Quinto: Tenemos el derecho a creer, y nadie debería tener el privilegio de descontar nuestras creencias como supersticiones o retraso. Si creemos en Apus, santos, cristos o apus que se disfrazan de santos y cristos, estamos construyendo nuestro mundo y viviendo nuestras vidas. Pero así como nadie debe despreciarnos por nuestras creencias, nadie debe manipularnos a través de ellas. Las instituciones religiosas dominantes son –como las instituciones estatales y culturales dominantes- mecanismos de sumisión, intolerancia y control de nuestros cuerpos. La razón es necesaria para hacer un país distinto, pero los racionalismos suelen crear sus propias pesadillas. Todas las creencias, y los espacios en que se practican, están, afortunadamente, atravesadas de realidad: esto es, de sincretismos, resistencias y posibilidades. Sin fervor, sin muchedumbres y sin mitos no es posible inventarnos de nuevo.
Sexto: La organización administrativa del Perú no tiene otro fin que facilitar la explotación de sus recursos y su gente. El centralismo es parte integral de ese sistema y, cuando acepta cualquier reorganización y redistribución del poder, lo hace de mala gana, en forma incompetente, desdeñosa e irresponsable. El resultado es una proliferación de élites locales tan mafiosas, violentas y discriminadoras como la élite limeña, incapaces de, y desinteresadas en hacerse cargo de las obligaciones mínimas de un estado. Interpretar la realidad peruana requiere organizarla a través de preguntas; organizar nuestra geografía es organizar diálogos sobre el dilema fundamental: o somos una masa de mercancías que tienen que salir a puerto, y entonces nuestra geografía es un obstáculo; o somos un país andino y diverso, cuya organización territorial debe buscar ante todo, el encuentro consigo mismo.
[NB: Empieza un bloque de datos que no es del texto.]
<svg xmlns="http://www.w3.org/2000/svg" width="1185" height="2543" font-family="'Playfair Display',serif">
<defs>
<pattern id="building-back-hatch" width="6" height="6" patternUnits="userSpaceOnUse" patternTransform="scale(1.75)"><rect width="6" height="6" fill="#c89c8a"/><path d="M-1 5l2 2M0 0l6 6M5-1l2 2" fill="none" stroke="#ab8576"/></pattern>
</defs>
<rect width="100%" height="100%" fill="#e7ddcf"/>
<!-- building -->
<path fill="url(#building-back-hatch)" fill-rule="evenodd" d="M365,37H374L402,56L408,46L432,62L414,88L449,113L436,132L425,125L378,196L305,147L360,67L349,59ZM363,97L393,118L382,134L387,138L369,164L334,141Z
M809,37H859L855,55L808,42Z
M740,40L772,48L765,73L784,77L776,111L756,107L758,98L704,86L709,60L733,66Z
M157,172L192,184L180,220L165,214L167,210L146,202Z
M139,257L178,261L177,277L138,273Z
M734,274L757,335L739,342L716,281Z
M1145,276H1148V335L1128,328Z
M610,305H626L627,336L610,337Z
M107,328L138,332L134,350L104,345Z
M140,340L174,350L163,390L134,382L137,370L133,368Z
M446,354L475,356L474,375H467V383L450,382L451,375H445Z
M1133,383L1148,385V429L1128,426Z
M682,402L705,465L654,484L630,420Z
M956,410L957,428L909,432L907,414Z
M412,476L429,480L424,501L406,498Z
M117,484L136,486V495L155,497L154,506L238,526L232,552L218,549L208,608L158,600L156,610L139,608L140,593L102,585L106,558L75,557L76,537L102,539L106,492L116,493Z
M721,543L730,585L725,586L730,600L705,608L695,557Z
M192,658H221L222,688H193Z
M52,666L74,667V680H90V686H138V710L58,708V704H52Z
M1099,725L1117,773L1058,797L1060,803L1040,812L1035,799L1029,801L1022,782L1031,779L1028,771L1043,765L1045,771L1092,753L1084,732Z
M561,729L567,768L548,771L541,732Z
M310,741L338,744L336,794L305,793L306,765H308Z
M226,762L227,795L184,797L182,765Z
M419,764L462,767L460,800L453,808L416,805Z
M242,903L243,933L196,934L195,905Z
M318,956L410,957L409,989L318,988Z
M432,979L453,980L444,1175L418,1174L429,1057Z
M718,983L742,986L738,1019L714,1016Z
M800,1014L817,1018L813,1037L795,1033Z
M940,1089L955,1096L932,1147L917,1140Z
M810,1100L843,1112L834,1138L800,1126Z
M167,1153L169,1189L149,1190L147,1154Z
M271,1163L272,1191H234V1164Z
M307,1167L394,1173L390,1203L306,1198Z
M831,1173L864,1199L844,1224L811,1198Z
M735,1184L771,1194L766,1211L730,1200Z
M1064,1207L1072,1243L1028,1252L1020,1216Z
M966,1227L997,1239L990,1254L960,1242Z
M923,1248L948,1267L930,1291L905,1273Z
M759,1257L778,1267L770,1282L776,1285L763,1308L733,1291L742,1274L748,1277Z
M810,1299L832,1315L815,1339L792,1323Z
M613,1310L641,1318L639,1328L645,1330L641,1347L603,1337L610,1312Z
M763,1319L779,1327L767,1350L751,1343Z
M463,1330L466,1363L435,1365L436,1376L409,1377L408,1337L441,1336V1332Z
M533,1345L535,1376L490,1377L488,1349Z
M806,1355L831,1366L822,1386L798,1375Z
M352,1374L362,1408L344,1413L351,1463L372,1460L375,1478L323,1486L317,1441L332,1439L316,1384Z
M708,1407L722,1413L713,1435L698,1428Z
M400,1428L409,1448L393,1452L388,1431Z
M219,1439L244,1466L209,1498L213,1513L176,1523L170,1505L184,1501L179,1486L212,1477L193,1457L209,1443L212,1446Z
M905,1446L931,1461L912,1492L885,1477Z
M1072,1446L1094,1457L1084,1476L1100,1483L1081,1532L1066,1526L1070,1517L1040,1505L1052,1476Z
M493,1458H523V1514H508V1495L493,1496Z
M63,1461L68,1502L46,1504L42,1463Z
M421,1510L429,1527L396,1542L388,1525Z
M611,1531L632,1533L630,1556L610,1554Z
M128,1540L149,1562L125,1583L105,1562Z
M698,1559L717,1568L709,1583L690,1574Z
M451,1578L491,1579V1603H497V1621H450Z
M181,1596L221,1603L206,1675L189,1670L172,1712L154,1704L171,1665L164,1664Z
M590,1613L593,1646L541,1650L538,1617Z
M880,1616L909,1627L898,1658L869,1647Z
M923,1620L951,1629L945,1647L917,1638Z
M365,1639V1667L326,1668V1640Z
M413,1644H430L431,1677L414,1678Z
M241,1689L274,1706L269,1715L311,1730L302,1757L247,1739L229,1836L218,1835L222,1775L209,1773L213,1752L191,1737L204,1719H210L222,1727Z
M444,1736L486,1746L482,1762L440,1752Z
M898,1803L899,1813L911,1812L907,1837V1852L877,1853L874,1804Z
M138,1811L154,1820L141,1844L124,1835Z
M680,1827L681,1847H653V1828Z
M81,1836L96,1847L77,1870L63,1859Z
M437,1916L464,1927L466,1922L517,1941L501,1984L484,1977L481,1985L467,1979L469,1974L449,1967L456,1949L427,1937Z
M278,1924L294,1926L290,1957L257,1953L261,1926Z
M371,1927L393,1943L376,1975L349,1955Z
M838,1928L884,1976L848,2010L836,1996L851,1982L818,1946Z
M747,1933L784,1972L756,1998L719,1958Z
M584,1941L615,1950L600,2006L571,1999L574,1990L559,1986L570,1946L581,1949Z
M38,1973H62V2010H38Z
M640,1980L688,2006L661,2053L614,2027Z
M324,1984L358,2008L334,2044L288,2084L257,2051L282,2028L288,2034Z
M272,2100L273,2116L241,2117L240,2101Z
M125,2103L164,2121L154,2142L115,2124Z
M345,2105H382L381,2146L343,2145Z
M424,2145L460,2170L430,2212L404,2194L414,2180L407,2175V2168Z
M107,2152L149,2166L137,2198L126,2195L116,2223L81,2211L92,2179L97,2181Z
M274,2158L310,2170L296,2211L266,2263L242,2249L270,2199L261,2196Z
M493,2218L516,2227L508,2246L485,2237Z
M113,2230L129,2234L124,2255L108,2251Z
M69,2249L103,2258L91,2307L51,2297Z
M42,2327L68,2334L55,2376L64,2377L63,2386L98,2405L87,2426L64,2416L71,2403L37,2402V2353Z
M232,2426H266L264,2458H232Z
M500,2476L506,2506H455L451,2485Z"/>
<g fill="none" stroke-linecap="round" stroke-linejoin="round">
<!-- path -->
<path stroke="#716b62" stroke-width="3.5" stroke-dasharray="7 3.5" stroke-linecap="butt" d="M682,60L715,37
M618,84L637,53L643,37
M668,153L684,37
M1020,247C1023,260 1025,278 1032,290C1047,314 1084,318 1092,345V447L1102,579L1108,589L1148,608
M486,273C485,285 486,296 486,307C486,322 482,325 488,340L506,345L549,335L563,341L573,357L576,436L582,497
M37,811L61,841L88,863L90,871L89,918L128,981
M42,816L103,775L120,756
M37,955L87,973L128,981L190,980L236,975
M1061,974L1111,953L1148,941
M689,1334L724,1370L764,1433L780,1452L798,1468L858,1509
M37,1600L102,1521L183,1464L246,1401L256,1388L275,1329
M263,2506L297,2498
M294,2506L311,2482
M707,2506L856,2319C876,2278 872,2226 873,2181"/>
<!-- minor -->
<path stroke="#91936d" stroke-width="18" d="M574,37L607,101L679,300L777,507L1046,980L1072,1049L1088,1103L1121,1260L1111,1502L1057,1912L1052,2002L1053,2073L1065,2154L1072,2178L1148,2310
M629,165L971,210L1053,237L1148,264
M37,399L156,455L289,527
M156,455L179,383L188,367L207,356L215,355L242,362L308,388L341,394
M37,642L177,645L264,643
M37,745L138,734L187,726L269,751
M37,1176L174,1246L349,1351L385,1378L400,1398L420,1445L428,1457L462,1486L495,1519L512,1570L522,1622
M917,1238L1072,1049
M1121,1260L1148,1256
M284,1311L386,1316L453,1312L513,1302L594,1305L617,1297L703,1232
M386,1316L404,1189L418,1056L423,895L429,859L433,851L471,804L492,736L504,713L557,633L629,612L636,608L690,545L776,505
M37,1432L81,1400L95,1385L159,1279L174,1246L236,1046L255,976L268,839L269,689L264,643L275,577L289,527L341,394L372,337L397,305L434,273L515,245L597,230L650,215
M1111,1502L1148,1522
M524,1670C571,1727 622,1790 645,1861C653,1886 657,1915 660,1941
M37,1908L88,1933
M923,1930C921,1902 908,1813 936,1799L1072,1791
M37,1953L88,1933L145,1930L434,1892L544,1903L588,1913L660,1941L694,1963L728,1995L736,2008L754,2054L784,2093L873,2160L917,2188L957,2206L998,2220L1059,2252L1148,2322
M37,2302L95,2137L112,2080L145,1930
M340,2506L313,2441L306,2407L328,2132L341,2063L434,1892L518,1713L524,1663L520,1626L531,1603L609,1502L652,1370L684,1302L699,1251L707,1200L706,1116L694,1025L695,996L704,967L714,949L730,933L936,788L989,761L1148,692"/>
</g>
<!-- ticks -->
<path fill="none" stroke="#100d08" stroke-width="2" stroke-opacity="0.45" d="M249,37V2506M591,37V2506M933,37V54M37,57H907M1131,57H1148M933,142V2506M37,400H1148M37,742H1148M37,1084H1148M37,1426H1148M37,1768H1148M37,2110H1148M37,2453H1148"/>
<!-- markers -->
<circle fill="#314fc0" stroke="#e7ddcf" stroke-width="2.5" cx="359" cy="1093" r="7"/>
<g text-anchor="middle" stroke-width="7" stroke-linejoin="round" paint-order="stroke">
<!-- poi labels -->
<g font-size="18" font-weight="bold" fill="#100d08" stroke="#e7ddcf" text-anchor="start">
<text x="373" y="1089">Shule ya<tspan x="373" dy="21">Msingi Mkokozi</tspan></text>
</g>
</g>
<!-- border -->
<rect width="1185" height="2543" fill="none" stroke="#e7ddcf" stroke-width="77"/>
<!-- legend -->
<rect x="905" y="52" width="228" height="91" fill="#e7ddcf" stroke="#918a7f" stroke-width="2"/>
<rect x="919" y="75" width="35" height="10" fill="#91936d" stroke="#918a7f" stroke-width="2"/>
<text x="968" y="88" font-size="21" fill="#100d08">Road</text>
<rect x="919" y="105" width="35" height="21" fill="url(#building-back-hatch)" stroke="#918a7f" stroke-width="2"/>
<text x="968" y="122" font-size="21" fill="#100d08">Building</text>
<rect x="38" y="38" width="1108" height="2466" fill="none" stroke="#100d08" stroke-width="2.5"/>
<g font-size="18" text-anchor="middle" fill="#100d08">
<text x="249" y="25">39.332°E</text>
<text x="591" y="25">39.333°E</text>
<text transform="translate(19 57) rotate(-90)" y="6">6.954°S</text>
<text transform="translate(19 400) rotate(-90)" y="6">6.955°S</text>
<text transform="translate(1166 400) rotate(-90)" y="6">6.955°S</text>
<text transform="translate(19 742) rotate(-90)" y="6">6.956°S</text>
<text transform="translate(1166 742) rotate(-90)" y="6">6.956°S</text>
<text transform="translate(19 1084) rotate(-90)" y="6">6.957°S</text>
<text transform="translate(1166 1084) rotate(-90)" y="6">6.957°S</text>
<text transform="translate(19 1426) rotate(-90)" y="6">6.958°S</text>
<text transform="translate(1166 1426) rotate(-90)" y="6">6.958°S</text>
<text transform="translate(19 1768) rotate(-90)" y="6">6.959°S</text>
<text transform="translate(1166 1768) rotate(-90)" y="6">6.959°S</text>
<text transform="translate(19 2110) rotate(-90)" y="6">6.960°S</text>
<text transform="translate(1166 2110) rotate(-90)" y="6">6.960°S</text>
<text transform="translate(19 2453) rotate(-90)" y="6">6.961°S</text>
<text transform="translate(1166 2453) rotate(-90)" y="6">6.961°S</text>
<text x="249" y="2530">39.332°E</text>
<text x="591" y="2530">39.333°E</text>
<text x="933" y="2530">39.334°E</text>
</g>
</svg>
Séptimo: Los peruanos somos una suma de palabras, de memorias y de historias de las que, hasta hace un par de generaciones, la ciudad letrada, masculina y limeña, se apropiaba para dictar lo correcto y establecer jerarquías. Hoy, el mercado y las tecnologías nuevas, se dan el lujo de prescindir de la ciudad letrada y sus habitantes más destacados, los intelectuales públicos. Los medios, concentrados en pocas manos, nos invitan a no leer críticamente, a leer la mercadería de la industria del optimismo, a censurar lo diferente. Nos invitan a ser la misma cosa: consumidores idénticos, imitaciones triviales de la publicidad. Superar esta catástrofe requiere que, como ya empieza a ocurrir, circulen los testimonios incómodos y las memorias ocultas, se muestren los cuerpos no estandarizados y, en fin, que tome las calles, las redes, las letras y los gestos, una estética de la provocación.